Le même espoir d'exercer une influence forte sur le géant américain renaît aujourd'hui. Alors que les Etats-Unis surclassent toujours leurs alliés par le poids de leur budget militaire, il est peu probable qu'un changement s'opère dans les choix stratégiques américains.

D'autant qu'un contexte nouveau a toutes chances de renforcer cette détermination de Washington. Tout d'abord, Barack Obama aurait pu, dans cette situation d'incertitude mondiale, procéder à une sorte de "New Deal international" : il ne l'a pas fait et a même confirmé l'idée de leadership des Etats-Unis sur le monde.

Celui-ci a changé. La "menace", si celle-ci fait sens, s'est déplacée géographiquement : l'Europe n'est plus le cratère du monde et n'en sera probablement pas le prochain champ de bataille. On voit mal dans ces conditions que le Vieux Continent renforce son rôle dans une Alliance qui est de plus en plus appelée à se projeter dans des régions lointaines où les intérêts américains l'emportent largement sur ceux du Vieux Continent. En outre, la substance même de cette fameuse "menace" place de plus en plus l'Alliance atlantique dans un décalage qui abandonne à la superpuissance l'essentiel des choix stratégiques fondamentaux.

Dans le même mouvement, l'Europe s'est élargie et a modifié sa carte : celle-ci épouse les contours de la partie européenne de l'Alliance atlantique. On risque donc de voir l'Europe de la défense confinée dans une section européenne de cette Alliance, rendant dérisoires ses propres instruments militaires.

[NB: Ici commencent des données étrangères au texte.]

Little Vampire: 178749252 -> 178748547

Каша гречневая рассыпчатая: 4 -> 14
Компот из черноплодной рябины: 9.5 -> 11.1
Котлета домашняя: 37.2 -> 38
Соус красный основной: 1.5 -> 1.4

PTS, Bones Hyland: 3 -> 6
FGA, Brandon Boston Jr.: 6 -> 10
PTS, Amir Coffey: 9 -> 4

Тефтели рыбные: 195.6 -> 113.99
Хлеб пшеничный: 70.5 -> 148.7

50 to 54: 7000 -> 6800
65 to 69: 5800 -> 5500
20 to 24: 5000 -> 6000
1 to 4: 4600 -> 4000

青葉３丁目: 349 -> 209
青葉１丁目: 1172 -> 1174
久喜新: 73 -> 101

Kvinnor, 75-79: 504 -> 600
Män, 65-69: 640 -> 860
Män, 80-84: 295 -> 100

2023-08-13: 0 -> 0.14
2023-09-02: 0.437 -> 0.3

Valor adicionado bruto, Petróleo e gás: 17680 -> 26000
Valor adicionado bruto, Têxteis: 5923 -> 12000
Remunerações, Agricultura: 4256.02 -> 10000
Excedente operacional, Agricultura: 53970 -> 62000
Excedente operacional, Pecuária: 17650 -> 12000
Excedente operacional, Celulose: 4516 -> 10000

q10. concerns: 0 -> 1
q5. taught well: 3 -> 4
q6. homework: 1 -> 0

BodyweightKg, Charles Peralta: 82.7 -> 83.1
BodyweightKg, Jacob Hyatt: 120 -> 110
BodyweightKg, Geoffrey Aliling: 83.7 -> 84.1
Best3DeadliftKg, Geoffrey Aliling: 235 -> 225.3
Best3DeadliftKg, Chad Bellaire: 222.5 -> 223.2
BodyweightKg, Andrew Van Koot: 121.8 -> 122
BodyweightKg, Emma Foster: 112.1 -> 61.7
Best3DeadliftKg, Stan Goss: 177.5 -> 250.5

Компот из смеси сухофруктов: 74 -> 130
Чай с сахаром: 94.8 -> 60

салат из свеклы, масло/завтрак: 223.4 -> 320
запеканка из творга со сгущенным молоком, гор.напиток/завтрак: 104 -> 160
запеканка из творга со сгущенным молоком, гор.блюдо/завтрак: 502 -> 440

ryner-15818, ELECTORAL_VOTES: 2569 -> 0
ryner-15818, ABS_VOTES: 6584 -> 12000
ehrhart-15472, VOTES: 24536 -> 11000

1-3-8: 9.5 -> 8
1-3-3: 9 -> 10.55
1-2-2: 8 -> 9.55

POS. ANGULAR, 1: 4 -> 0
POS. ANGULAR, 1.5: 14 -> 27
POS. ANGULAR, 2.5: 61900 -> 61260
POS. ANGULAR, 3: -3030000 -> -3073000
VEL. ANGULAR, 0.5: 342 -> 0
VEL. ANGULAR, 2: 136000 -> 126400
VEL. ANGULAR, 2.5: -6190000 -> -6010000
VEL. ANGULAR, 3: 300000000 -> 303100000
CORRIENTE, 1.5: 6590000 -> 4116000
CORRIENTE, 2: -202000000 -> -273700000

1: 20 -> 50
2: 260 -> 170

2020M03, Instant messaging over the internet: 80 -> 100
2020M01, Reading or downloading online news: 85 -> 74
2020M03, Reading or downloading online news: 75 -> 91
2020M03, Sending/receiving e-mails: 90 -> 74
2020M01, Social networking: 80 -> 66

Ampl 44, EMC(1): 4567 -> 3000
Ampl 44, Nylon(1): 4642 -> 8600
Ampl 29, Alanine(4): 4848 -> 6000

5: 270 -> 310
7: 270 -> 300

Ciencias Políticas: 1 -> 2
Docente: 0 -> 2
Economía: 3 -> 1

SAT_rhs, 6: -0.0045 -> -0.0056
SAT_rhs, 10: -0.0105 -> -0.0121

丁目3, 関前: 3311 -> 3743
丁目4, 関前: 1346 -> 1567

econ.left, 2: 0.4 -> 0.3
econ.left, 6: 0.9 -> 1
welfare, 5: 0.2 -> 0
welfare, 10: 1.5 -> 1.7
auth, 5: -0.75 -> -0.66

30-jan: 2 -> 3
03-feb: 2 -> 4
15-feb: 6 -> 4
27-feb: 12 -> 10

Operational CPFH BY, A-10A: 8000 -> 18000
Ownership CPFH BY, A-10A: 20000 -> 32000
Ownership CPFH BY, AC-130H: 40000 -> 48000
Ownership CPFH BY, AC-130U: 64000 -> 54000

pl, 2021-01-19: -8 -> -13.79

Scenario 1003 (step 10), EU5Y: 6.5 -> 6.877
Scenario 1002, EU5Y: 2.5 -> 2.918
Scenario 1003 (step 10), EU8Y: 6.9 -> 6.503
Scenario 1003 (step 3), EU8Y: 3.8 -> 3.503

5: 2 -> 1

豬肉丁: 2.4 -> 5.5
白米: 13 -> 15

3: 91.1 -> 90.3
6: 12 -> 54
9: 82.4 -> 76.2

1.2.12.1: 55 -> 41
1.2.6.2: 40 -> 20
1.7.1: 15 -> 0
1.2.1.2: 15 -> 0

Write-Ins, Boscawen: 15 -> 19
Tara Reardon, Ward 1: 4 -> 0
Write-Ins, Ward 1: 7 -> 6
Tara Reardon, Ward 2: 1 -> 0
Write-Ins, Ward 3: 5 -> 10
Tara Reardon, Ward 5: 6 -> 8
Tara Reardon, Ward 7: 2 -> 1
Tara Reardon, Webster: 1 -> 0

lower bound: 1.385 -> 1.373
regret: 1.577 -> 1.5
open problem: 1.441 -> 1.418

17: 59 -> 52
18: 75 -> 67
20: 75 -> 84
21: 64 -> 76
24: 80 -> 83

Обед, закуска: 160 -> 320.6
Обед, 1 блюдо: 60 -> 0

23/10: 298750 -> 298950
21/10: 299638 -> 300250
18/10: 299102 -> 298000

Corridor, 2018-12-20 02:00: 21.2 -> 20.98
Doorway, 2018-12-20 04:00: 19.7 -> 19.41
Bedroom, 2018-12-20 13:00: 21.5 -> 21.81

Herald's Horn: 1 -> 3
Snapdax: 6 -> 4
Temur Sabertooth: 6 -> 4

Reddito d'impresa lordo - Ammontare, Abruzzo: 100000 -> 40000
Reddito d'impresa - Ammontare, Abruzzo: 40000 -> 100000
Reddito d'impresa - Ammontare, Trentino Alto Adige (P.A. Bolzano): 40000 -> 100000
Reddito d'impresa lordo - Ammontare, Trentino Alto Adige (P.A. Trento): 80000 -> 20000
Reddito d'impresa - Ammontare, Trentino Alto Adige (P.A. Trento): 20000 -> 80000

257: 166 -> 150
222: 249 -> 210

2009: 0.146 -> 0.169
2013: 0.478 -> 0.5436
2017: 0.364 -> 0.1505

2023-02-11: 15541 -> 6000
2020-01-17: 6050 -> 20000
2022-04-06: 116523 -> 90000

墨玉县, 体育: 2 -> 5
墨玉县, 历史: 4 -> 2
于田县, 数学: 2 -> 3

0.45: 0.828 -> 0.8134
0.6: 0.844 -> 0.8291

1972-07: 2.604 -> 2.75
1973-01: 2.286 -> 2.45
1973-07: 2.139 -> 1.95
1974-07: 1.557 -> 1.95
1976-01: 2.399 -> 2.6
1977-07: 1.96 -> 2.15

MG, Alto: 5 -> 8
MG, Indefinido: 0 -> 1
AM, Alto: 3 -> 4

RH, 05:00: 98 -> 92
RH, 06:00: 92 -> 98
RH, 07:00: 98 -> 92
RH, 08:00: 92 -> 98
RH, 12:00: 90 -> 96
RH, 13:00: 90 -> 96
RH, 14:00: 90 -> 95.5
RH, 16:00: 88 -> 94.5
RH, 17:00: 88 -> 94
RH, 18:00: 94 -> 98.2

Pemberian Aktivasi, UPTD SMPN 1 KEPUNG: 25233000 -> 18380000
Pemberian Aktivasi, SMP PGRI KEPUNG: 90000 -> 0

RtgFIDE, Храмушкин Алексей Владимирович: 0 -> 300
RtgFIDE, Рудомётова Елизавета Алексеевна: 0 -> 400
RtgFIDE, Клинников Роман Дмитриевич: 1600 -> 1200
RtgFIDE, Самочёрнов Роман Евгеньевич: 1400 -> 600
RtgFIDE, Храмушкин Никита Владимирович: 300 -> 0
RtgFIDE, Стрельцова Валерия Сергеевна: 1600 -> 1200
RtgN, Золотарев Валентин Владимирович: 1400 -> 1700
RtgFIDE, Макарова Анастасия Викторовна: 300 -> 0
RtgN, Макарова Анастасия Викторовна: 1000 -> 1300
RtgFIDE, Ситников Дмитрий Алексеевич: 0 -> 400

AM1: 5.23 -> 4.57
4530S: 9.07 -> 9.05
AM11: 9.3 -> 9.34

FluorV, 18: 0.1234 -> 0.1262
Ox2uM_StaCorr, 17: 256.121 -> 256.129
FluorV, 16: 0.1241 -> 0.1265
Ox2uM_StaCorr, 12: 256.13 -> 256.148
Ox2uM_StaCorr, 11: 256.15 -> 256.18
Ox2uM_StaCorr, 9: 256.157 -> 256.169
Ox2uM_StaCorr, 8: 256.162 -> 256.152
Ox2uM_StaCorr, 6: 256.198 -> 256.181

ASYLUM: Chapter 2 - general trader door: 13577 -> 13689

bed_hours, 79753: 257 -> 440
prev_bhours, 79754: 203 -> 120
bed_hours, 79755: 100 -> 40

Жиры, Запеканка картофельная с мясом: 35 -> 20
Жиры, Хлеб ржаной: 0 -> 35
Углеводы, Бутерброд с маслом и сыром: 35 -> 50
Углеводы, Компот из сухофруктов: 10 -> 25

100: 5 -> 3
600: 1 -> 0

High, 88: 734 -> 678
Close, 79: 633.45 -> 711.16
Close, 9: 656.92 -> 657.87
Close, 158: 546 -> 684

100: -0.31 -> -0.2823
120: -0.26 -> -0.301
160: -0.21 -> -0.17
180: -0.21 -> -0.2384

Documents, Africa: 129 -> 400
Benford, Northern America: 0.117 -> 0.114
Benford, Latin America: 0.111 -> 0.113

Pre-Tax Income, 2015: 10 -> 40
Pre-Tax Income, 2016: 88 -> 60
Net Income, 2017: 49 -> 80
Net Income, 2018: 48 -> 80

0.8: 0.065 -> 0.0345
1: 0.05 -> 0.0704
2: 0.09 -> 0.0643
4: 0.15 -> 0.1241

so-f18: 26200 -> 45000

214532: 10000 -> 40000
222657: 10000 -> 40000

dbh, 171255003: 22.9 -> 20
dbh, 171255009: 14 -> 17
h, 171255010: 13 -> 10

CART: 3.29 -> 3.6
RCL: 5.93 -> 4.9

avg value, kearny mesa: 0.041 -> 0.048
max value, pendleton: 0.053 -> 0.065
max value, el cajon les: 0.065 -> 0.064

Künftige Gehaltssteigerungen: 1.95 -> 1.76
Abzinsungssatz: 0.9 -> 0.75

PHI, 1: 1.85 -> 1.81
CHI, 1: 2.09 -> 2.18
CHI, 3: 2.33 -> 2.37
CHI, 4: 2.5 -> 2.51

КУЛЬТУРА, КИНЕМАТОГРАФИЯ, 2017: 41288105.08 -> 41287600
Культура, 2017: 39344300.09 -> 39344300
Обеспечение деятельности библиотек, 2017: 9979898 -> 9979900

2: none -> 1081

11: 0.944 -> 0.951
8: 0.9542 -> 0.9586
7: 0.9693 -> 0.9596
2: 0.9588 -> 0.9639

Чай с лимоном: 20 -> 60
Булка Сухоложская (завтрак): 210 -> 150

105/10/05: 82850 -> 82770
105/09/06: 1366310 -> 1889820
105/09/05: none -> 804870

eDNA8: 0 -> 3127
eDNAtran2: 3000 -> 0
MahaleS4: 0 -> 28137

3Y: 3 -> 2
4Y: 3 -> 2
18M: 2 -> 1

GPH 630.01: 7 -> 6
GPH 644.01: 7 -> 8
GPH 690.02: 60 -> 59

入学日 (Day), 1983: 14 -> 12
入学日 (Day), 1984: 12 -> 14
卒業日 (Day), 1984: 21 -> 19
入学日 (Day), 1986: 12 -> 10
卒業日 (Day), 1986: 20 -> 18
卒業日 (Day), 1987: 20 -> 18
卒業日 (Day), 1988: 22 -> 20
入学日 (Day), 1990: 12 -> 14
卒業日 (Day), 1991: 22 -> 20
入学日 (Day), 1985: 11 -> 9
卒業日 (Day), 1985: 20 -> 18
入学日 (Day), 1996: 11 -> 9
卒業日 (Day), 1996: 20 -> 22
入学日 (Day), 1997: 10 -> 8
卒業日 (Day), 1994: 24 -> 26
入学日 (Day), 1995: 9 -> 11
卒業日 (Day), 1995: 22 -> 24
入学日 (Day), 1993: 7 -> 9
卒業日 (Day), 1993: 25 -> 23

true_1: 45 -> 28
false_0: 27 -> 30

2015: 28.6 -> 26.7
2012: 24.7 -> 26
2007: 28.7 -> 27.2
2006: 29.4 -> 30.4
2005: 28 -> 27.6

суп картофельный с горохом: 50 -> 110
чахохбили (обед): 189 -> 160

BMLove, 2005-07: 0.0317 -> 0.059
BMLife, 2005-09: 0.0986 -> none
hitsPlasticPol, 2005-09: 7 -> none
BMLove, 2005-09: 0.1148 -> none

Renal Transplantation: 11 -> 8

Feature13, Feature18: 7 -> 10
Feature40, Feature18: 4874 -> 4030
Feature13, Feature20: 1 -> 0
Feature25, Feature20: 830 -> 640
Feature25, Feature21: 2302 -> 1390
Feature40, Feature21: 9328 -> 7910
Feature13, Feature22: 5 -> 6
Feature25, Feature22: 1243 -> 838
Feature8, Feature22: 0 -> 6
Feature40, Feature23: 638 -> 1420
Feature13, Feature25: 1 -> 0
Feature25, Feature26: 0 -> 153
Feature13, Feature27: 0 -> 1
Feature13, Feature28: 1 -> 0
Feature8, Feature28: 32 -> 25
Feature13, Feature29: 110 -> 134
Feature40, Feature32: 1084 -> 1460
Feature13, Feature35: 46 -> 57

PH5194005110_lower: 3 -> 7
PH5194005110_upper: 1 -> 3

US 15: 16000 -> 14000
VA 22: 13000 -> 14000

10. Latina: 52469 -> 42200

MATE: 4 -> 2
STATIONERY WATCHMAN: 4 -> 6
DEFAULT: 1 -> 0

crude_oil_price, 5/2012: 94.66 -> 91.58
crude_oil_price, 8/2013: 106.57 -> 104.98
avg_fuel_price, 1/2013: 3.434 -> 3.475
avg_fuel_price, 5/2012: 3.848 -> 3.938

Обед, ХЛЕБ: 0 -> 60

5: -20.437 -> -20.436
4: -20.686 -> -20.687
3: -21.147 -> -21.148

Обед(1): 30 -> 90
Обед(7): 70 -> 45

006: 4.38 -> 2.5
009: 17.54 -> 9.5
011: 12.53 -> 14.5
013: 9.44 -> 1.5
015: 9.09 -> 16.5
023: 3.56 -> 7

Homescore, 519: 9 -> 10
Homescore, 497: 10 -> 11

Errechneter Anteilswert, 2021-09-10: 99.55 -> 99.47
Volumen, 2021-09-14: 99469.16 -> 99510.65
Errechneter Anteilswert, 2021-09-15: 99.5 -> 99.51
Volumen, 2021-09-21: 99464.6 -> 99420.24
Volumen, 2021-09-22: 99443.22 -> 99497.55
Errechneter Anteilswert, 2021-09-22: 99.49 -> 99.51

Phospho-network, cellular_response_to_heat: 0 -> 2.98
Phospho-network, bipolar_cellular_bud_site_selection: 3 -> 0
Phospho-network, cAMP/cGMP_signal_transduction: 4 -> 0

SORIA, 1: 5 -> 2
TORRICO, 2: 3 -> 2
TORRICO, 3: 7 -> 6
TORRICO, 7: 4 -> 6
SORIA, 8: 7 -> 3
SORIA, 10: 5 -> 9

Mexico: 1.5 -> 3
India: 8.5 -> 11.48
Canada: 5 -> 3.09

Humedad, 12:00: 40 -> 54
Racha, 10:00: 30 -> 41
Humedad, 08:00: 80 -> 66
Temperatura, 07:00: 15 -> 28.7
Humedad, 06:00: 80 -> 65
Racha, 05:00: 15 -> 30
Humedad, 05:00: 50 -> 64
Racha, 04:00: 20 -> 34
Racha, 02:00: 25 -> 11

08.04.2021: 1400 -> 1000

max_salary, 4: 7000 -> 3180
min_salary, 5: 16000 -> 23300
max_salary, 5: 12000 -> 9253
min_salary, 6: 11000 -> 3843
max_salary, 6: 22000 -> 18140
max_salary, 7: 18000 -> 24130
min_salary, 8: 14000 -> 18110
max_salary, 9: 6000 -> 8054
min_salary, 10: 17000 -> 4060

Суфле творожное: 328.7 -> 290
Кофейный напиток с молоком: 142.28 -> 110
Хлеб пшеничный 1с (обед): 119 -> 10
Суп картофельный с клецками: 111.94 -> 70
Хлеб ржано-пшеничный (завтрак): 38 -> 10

Cette évolution est d'autant plus remarquable que l'Alliance atlantique perd de plus en plus son sens géographique pour s'élargir peut-être bientôt au Japon, à l'Australie, à la Nouvelle-Zélande, voire à Israël. On peut donc s'attendre à la juxtaposition de plusieurs sections du monde au sein d'une OTAN dont l'identité sera de plus en plus incertaine, paresseusement reconstruite autour de l'idée d'"occidentalité".

 

Billie : Peut-on parler actuellement de la genèse d'une nouvelle Europe ?

 

Bertrand Badie : Il le faudrait. La seule chance, dans le contexte actuel, est de la bâtir au sein des sociétés. C'est d'ailleurs là que les choses marchent le mieux, comme en témoignent les coopérations régionales ou les coopérations en matière universitaire, culturelle, humaine...

C'est bien le prochain exercice que l'Europe doit mener avec succès : donner aux individus un sens d'appartenance en même temps multiple, car il n'effacera pas les allégeances nationales, mais profond, motivé, informé. Bref, c'est bien de démocratie et d'humanité que l'Europe a besoin et non de gesticulations d'un personnel aux capacités improbables.